En annulant le 4 novembre 2008 un arrêté préfectoral autorisant un programme de dix retenues de substitution dans le Marais poitevin, le Tribunal administratif de Nantes a porté un coup d’arrêt à une politique de l’eau uniquement basée sur le stockage, au profit des producteurs de maïs.
Le marais poitevin, situé au coeur de trois départements (Vendée, Deux-Sèvres, Charente-Maritime) et de deux régions (Poitou-Charentes, Pays-de-la-Loire), était de plus en plus menacé par les prélèvements d’eau considérables effectués par les producteurs de maïs.

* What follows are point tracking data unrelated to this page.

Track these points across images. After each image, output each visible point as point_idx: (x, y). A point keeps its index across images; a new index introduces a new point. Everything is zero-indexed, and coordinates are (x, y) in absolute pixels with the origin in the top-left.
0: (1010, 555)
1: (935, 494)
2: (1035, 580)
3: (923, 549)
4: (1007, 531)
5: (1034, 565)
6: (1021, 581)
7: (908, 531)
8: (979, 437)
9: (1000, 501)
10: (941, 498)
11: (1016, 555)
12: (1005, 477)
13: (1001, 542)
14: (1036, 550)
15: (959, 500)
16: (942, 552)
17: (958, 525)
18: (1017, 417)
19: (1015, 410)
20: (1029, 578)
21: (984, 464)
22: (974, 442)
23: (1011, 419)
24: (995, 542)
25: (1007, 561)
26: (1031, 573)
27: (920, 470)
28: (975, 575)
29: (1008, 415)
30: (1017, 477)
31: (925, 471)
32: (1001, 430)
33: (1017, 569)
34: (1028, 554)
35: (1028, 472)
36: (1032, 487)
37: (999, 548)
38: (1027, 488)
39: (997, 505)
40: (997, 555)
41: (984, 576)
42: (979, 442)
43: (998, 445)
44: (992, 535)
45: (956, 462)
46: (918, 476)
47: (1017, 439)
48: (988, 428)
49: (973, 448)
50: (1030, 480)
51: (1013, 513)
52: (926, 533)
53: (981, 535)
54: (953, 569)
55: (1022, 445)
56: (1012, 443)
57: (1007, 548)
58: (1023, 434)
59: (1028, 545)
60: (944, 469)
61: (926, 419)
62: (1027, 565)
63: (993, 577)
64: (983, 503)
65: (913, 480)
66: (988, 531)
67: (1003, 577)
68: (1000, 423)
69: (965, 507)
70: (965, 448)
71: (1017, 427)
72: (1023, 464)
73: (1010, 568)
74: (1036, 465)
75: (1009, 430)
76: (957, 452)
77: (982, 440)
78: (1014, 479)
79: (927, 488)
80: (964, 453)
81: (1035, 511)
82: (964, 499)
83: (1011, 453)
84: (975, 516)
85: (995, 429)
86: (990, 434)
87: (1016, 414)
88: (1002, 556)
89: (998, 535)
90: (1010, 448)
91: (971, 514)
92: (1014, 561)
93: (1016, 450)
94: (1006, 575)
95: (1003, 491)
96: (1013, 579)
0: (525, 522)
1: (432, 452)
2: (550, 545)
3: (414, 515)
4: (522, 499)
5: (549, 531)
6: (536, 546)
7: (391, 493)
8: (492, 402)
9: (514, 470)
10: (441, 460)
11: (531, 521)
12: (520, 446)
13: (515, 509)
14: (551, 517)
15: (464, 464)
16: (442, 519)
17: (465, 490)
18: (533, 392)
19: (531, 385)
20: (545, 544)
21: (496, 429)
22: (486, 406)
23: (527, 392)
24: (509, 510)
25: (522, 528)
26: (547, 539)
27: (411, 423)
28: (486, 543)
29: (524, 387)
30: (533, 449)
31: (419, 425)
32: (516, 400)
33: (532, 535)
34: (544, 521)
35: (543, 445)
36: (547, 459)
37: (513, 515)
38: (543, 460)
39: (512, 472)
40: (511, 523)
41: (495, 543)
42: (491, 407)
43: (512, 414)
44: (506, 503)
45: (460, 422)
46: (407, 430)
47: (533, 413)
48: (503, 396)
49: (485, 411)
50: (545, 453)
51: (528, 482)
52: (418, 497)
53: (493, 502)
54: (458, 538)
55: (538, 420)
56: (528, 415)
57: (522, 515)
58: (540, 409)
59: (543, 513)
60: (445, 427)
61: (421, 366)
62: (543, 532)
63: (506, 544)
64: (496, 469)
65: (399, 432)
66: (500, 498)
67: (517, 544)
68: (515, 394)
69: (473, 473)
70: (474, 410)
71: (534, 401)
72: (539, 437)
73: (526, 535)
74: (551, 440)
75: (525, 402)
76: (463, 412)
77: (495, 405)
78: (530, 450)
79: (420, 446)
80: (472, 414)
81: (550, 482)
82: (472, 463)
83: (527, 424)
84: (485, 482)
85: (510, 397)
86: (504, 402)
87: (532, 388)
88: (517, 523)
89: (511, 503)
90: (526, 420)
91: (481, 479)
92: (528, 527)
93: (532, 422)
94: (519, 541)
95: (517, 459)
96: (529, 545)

Dans le contexte de sécheresse de l’après-2003, la Compagnie d’aménagement des coteaux de Gascogne (CACG) avait ainsi déposé en 2005 une demande d’autorisation en vue de la réalisation de dix réserves de substitution, d’un volume global de plus de 3 millions de mètres cubes.
Concernant huit communes vendéennes, ce gigantesque projet est porté par le syndicat mixte du Marais poitevin des bassins de la Vendée, de la Sèvre et des Autises. Sa première tranche, qui comprend quatre réserves et représente plus de la moitié du volume, a été réalisée dans un temps record.
D’un coût de sept millions d’euros, elle a été de surcroît entièrement financée par des fonds publics (32,9% pour l’Agence de l’eau Loire-Bretagne, 30% du Fonds européen d’orientation et de garantie agricole, 22,7% par le syndicat mixte, et 15% par le Conseil régional des Pays-de-la-Loire). Par ailleurs, le syndicat mixte est financé pour moitié par le Conseil général de Vendée.
En 2006, la coordination de défense du Marais poitevin déposait un recours contre l’arrêté préfectoral autorisant ce projet. Le 4 novembre dernier, l’arrêté a été annulé pour plusieurs motifs.
Tout d’abord, le maître d’ouvrage n’a pas tenu compte du schéma directeur d’aménagement et de gestion des eaux (Sdage). Ensuite, la délégation accordée par le syndicat mixte à la CACG est jugée irrégulière, en raison de l’absence de déclaration d’intérêt général du projet. Enfin, les coûts liés à l’utilisation de l’eau doivent être récupérés auprès des utilisateurs. Ce qui n’est pas le cas (0,3 centime d’euro le m3).
Ces réserves de substitution, remplies en hiver par pompage dans les rivières ou dans les nappes phréatiques, alimenteraient de 20 à 25 irrigants sur les 117 du secteur. "Nous n’avons jamais réussi à obtenir la liste exacte", regrette François-Marie Pellerin, président de la coordination. "Les volumes prélevés dans le milieu naturel devaient être réduits de 20%, mais nous n’avons jamais eu de réponse concernant les volumes autorisés avant et après la construction de ces réserves", déplore quant à lui Serge Morin, président de la commission locale de l’eau (CLE) et vice-président de la région Poitou-Charentes en charge de l’eau.
"Par ailleurs, la CLE devait être intégrée dans la commission de suivi mais nous n’avons jamais été invités. Nous n’avons jamais vu non plus d’étude globale de toutes ces réserves (le plan Roussel de 2001 en prévoyait cent !) à l’échelle du bassin versant. Ce jugement est donc remarquable, car c’est le premier de ce type sur un ouvrage en fonctionnement et c’est l’Etat qui est condamné."
L’Etat a en effet été condamné à verser 2000 euros aux plaignants. "La question se pose maintenant de la récupération des fonds publics investis dans ce projet, pour les affecter à des actions de conservation des milieux aquatiques", souligne la coordination. "Ce modèle est l’essence même d’une politique de développement non durable, qui ne vise qu’à sécuriser un type d’agriculture productiviste qu’il convient au contraire de réorienter." Ni la préfecture, ni le syndicat mixte, ni la CACG, ni le conseil général de Vendée, interrogés par Localtis en novembre dernier, n’ont souhaité s’exprimer sur ce sujet, notamment concernant le devenir de ces réserves et la possibilité d’un recours en appel.
Quoiqu’il en soit ce jugement constitue bel et bien une première et un avertissement de taille, surtout quand on prend connaissance des pratiques usuelles dans le domaine des infractions au droit de l’environnement, qui ont été comptabilisées pour la première fois en 2007 par l’Observatoire national de la délinquance.